The data subject has the right to lodge a complaint with a supervisory authority, which in Poland is the President of the Personal Data Protection Office (Prezes Urzędu Ochrony Danych Osobowych) based in Warsaw, ul. Stawki 2, who can be contacted in the following ways:

• by post: ul. St. Moniuszki 1A, 00-014 Warsaw
• via the electronic inbox available on the website: https://www.uodo.gov.pl/pl/p/kontakt
• by phone: (22) 531 03 00

[How "cookies" are used]

• The Controller informs that they use a "cookies" mechanism on their website, which, while the client uses the website, are saved by the Controller's server on the hard drive of the end device (e.g., computer, smartphone, tablet).
• The purpose of using "cookies" is to improve the operation of the Controller's website on the end devices of its clients. This mechanism does not damage the end device, nor does it cause configuration changes to this device or the software installed on it. "Cookies" are not intended for the Controller to identify the client.
• The Controller uses "cookies" in order to:
  • remember information about the end device,
  • verify and develop its offer,
  • for statistical purposes.
• The client can disable the "cookies" mechanism in the web browser of their end device at any time.
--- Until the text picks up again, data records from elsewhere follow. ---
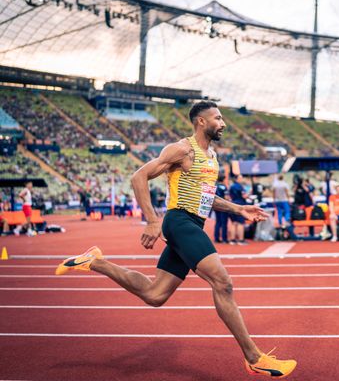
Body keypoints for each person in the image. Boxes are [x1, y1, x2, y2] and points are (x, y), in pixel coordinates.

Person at [54, 101, 297, 378]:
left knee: (154, 294)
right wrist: (152, 220)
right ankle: (254, 357)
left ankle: (95, 262)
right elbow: (138, 177)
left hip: (194, 223)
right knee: (223, 283)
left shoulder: (212, 157)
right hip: (180, 222)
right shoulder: (182, 149)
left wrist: (238, 208)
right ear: (201, 121)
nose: (224, 123)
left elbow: (206, 197)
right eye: (218, 118)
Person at [228, 174, 249, 245]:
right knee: (240, 223)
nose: (242, 179)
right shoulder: (240, 187)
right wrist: (250, 193)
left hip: (232, 204)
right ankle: (240, 240)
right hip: (239, 206)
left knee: (234, 223)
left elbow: (229, 196)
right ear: (237, 179)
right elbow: (244, 196)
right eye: (241, 178)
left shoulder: (232, 186)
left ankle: (232, 240)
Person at [214, 174, 228, 243]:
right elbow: (226, 197)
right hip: (223, 206)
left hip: (216, 206)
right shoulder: (224, 187)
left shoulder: (215, 186)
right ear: (223, 179)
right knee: (224, 223)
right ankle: (224, 239)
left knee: (218, 222)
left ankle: (216, 238)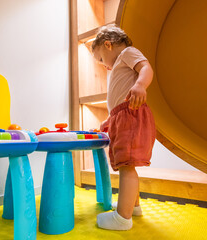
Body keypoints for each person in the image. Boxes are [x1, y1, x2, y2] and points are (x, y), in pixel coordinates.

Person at [91, 24, 156, 231]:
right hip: (122, 116)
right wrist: (110, 121)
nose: (104, 66)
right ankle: (133, 206)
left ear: (108, 45)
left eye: (101, 59)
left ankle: (122, 218)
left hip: (131, 115)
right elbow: (118, 100)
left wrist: (140, 85)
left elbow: (146, 68)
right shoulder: (120, 62)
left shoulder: (128, 53)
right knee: (128, 164)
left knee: (127, 166)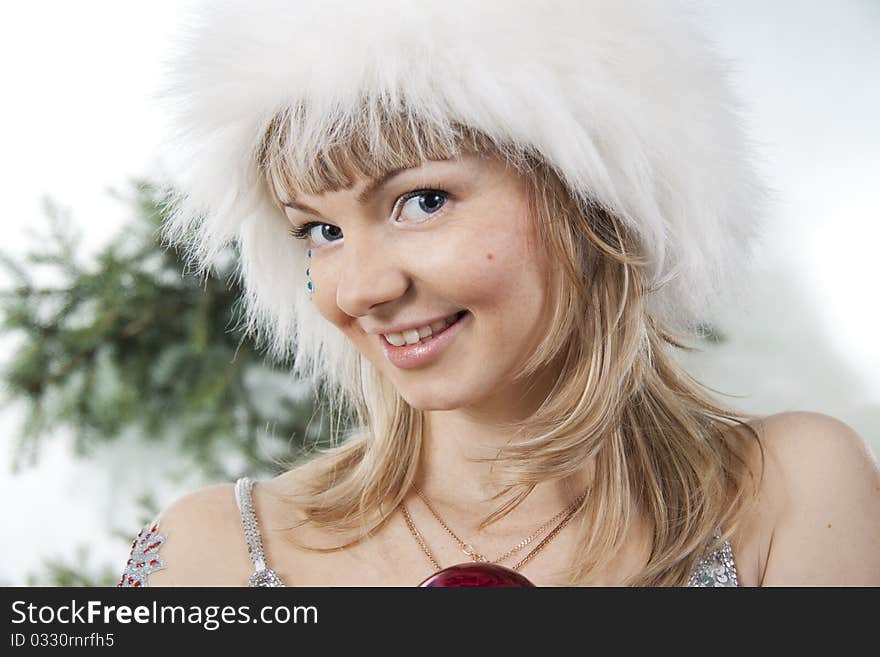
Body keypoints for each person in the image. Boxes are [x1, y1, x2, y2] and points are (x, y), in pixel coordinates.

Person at [117, 0, 880, 587]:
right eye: (319, 230)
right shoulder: (209, 553)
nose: (361, 289)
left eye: (422, 201)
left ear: (590, 200)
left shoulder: (788, 488)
However, the Controller informs that disabling "cookies" may cause difficulties or prevent the use of the Controller's website.

IX. [Changes to the privacy policy]

The privacy policy may be supplemented or updated according to the current needs of the controller in order to provide users with up-to-date and reliable information regarding their personal data and information about them. Users will be informed about any changes to the privacy policy on the Website.